Educative and ethical music making and teaching based on a praxial philosophy of music education can be carried out in a variety of ways that create places and spaces in schools and community settings for a variety of human values or “goods.” These human goods, benefits, life-values, and life-goals include, but go beyond, making and listening to classical instrumental and vocal music, or any other kind of music, for “the music itself.”

A fundamental premise of MM2’s praxial philosophy is that musics do not have one value; musics have numerous values, depending on the ways in which they are conceived, used, and taught by people in different personal, historical, cultural, political, and/or gendered contexts in specific musical praxes.

For example, when music education is ethically guided—when we teach people not only in and about music, but also through music—we achieve what Aristotle and many other great thinkers consider the most crucial, rewarding, significant, and intrinsic set of human values that Aristotle summarized in one word: eudaimonia.

Eudaimonia is a multidimensional concept we explain in great detail throughout MM2 in relation to the natures and values of music and music education and, briefly, in this recent article in The Journal of Transdisciplinary Research in South Africa.

In our view, eudaimonia should be at the center of music educators’ thinking and doing—the numerous values this term integrates should anchor the “why, what, and how” of music teaching and learning in schools and communities.

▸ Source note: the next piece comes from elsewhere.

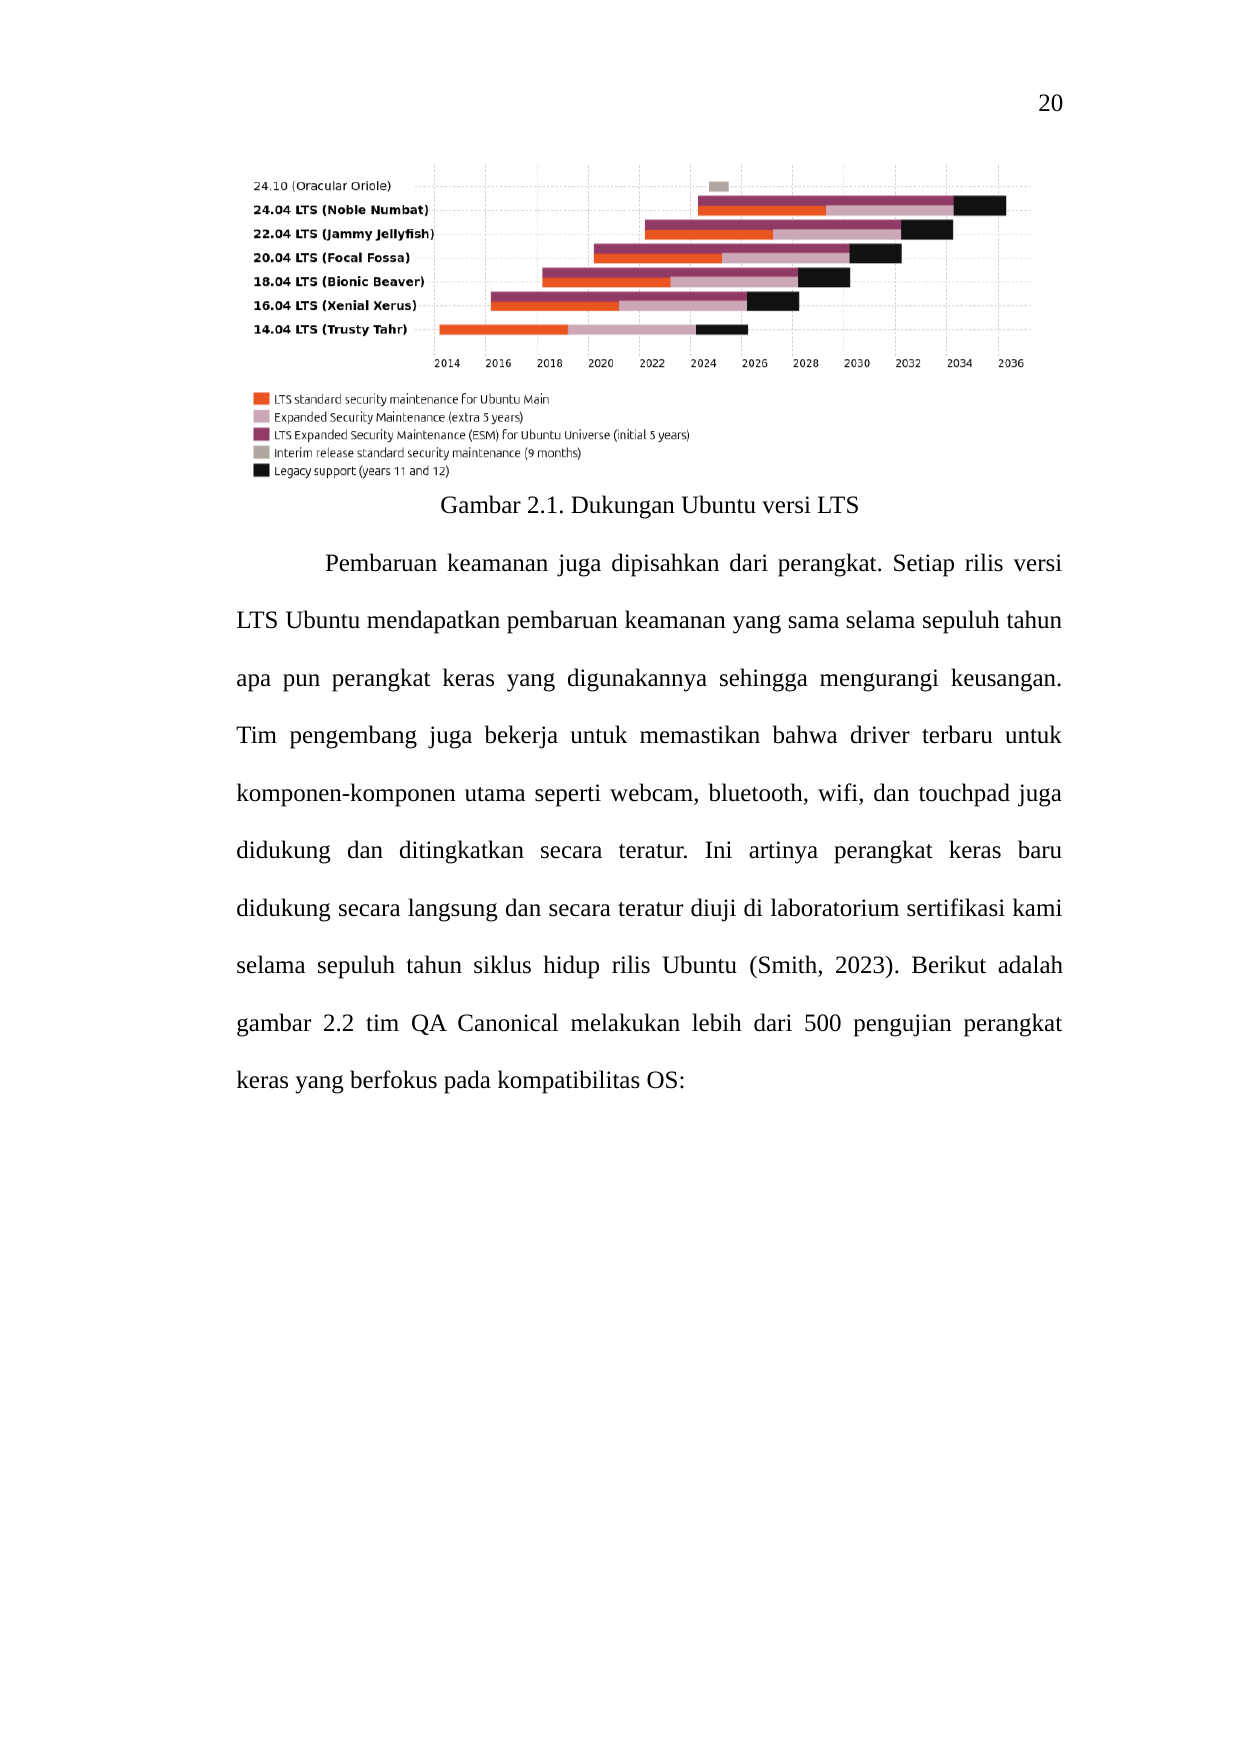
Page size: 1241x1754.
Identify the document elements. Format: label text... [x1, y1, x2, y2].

text Gambar 2.1. Dukungan Ubuntu versi LTS [236, 491, 1063, 519]
text Pembaruan keamanan juga dipisahkan dari perangkat. Setiap rilis versi LTS Ubuntu mendapatkan pembaruan keamanan yang sama selama sepuluh tahun apa pun perangkat keras yang digunakannya sehingga mengurangi keusangan. Tim pengembang juga bekerja untuk memastikan bahwa driver terbaru untuk komponen-komponen utama seperti webcam, bluetooth, wifi, dan touchpad juga didukung dan ditingkatkan secara teratur. Ini artinya perangkat keras baru didukung secara langsung dan secara teratur diuji di laboratorium sertifikasi kami selama sepuluh tahun siklus hidup rilis Ubuntu (Smith, 2023)⁠. Berikut adalah gambar 2.2 tim QA Canonical melakukan lebih dari 500 pengujian perangkat keras yang berfokus pada kompatibilitas OS: [236, 548, 1063, 1094]
picture [236, 165, 1063, 491]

Following an examination of three community music settings—in Ireland, New York, and Uganda—that exemplify educative and ethical musical interactions, our article builds a concept of personhood that draws from embodied, enactive, empathetic, and ecological concepts of personhood put forth by many of today’s most eminent cognitive scientists, neuroscientists, and philosophers of mind. Our discussion of personhood leads to an examination of two major constituents of eudaimonia—or full human flourishing—that are often omitted from discussions of music education: happiness and wellbeing. Since music and music education are, or should be, major sources of human happiness and well being, as hundreds of thinkers across the world have argues for 6,000 years, it’s extremely odd that teachers and advocates omit these values from discussions from the why, what, and how of music education. As our article explains, happiness is a complex and highly robust concept and reality. Thus, it’s something we as music teachers should understand as fully as possible and place at the heart of our aims, strategies, curriculum development, and assessment.

Our discussion ends by integrating the above themes with explanations of praxis, praxial music education, and the implications of all concepts in this article for school and community music education.